(EXERCISE DATA Opens)

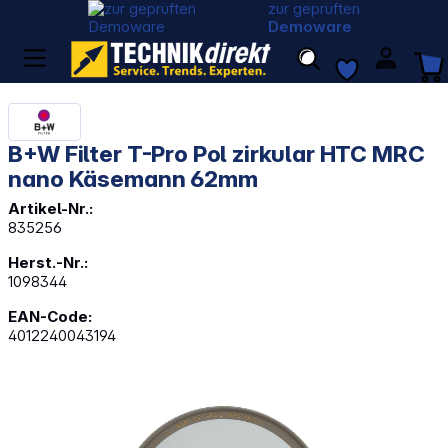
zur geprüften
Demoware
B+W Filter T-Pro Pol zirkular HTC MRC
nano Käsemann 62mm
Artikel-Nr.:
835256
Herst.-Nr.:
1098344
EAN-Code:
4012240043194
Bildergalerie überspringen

(EXERCISE DATA Closes)
(EXERCISE DATA Opens)

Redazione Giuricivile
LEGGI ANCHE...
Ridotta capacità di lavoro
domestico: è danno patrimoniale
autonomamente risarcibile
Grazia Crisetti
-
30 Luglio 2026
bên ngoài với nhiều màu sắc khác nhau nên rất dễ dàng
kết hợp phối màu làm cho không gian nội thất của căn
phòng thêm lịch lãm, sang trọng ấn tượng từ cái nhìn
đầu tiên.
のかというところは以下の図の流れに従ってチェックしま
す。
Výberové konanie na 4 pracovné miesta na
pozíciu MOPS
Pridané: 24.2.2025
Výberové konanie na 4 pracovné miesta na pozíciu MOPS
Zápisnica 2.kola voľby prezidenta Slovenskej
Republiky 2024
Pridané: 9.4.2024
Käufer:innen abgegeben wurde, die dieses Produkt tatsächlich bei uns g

(EXERCISE DATA Closes)
(EXERCISE DATA Opens)

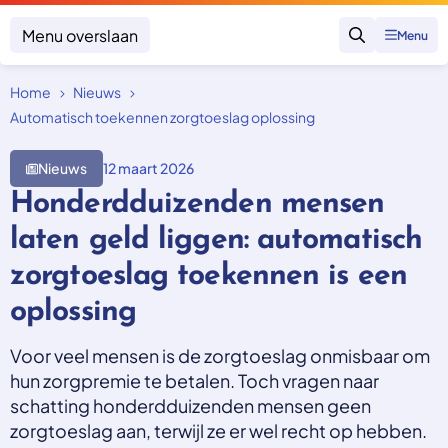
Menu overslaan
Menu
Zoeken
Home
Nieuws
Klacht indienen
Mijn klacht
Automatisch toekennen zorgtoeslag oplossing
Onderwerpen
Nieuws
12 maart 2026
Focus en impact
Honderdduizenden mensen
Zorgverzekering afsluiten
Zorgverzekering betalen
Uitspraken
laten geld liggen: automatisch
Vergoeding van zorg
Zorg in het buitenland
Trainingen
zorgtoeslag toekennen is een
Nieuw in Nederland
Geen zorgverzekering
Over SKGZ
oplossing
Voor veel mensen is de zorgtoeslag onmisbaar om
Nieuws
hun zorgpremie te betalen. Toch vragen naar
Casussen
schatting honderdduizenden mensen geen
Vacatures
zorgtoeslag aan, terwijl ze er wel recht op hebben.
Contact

(EXERCISE DATA Closes)

WORK INSTRUCTION:
The answer must be every line from the records above that contains the word "konanie", copied in full.

TASK OUTPUT:
Výberové konanie na 4 pracovné miesta na
Výberové konanie na 4 pracovné miesta na pozíciu MOPS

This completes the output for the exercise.